Though hashtag campaigns like #YesAllWomen remind us that women are often the victims of men’s misogyny and sexual aggression, men are not the only culprits. A new study finds that young women are guilty of bullying their peers using degrading sexual language.

Some college-age women maintain their social status by calling other girls “sluts,” according to a study published Wednesday in the Social Psychology Quarterly. Researchers tracked the social lives of 53 women who lived on the same college dorm floor at a Midwestern university during the 2004-05 academic year. The high-status women in that group were primarily from upper-middle class backgrounds and achieved peer status through their participation in the Greek scene.

Those well-off, high-status women were less likely to be “slut-shamed” by their lower-status peers, despite engaging in more sexual behavior than the low-status women, researchers found. “This finding made little sense until we realized that college women also used the term [slut] as a way to police class boundaries,” lead researcher Elizabeth Armstrong said. “One of the ways that high-status women signaled to those trying to break in to their social groups that they did not fit in was by engaging in public ‘slut shaming.'”

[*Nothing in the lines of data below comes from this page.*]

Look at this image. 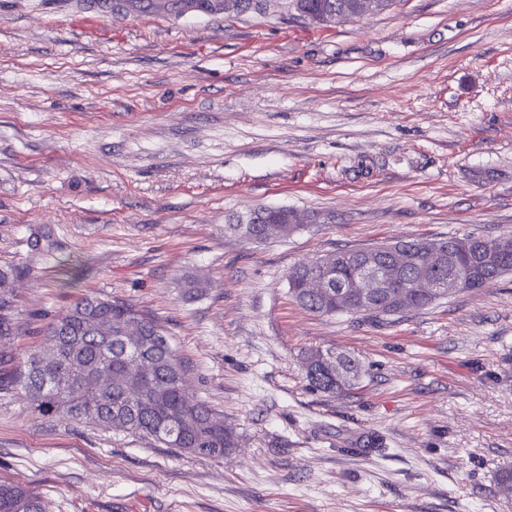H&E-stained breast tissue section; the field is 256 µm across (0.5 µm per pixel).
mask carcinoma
Masks as SVG:
<instances>
[{
	"label": "carcinoma",
	"mask_w": 512,
	"mask_h": 512,
	"mask_svg": "<svg viewBox=\"0 0 512 512\" xmlns=\"http://www.w3.org/2000/svg\"><path fill=\"white\" fill-rule=\"evenodd\" d=\"M310 19L331 7L354 10L358 0H301ZM477 239L475 235L450 236L437 241L413 239L388 245L401 264V288L405 296L400 306L373 315L393 322L439 299L415 287L421 278L453 282L460 275L476 280L486 269L475 265L468 254L457 250L437 268H426L421 252L430 246H449ZM334 256L343 260L331 268V282L355 279L359 267L344 262L349 251ZM21 278L17 267L0 269V337L15 330V296L5 287ZM306 269L301 265L288 275L289 293L305 310L317 316L345 312L336 301V292L315 294L305 287ZM106 320L135 322L143 336L140 348H132L120 336L105 339L92 328ZM49 344L27 356L10 375L19 397L44 415H66L80 423L113 425L164 448H176L202 457L221 458L237 446L231 427L217 418L206 404L191 400L185 391L187 367L162 327L144 316L130 302L116 297L86 295L59 314L48 327ZM323 353L312 352L306 359L309 385L325 393L351 391L362 376L360 361L340 353L345 375L336 378L321 362ZM0 512H45L43 499L19 486L0 483Z\"/></svg>",
	"instance_id": "obj_1"
}]
</instances>
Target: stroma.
<instances>
[{"instance_id": "35a3bbf8", "label": "stroma", "mask_w": 512, "mask_h": 512, "mask_svg": "<svg viewBox=\"0 0 512 512\" xmlns=\"http://www.w3.org/2000/svg\"><path fill=\"white\" fill-rule=\"evenodd\" d=\"M83 8L0 0V267L24 270L0 338V482L47 512H512V274L393 323L288 293L340 249L512 236V0H394L335 25L290 0L157 7L91 32ZM258 206L303 226L252 242L232 225ZM92 293L164 328L231 453L18 398L12 362ZM317 349L357 357L359 387L310 389Z\"/></svg>"}]
</instances>
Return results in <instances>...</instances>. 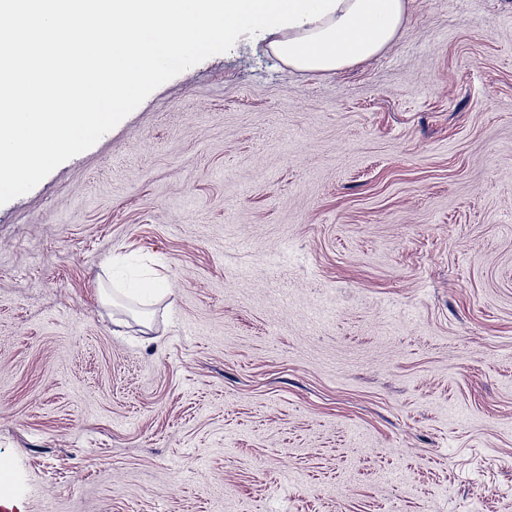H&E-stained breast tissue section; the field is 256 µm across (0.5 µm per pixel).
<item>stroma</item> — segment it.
Listing matches in <instances>:
<instances>
[{
  "mask_svg": "<svg viewBox=\"0 0 512 512\" xmlns=\"http://www.w3.org/2000/svg\"><path fill=\"white\" fill-rule=\"evenodd\" d=\"M269 41L0 205V512H512V0ZM342 2V3H341ZM320 21L274 29L272 52L290 68L307 73L337 74L371 59L397 37L406 0H341Z\"/></svg>",
  "mask_w": 512,
  "mask_h": 512,
  "instance_id": "stroma-1",
  "label": "stroma"
}]
</instances>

Slut-shaming can refer to a wide range of behaviors, from telling a woman her outfit is too revealing to accusing her of having sex with too many men to explicitly calling her a “slut” or “whore.” Slut-shaming is an easy way for women to bully each other and put one another down. Whether or not there’s truth to such accusations, publicly criticizing another woman can help a bully to distance herself from the stigma of sexuality while also lowering the status of the girl she’s bullying.

Researchers found that low-status women who tried to enter the high-status scene risked public slut-shaming. The result? The queen bees maintained their social dominance and were more free to participate in the campus “hookup scene.” (Hookups can range from kissing to sex.)

The researchers found that the higher social status you had, the more hookups you would participate in: Of the low-status girls, five had little or no sexual experience, eight had only been in monogamous relationships, one had primarily had relationships but also participated in hookups and seven had participated in both hookups and relationships. By contrast, all of the high-status girls had some sexual experience: One had had only monogamous relationships, three had primarily had relationships but also participated in hookups and 19 women had both hookups and relationships.

These high-status women with more sexual experience tended to define their lifestyle is “classy” rather than “trashy.” However, if lower-status girls tried to mimic that experience, they would immediately be called trashy. The bullying tactic has particularly stinging implications considering those women at the top tended to be upper-middle class white women, and the women with lower social status tended not to be.

Sadly, girl-on-girl fighting usually ends up empowering men. As Tina Fey’s character said in the movie Mean Girls: “You’ve got to stop calling each other sluts and whores. It just makes it OK for guys to call you sluts and whores.”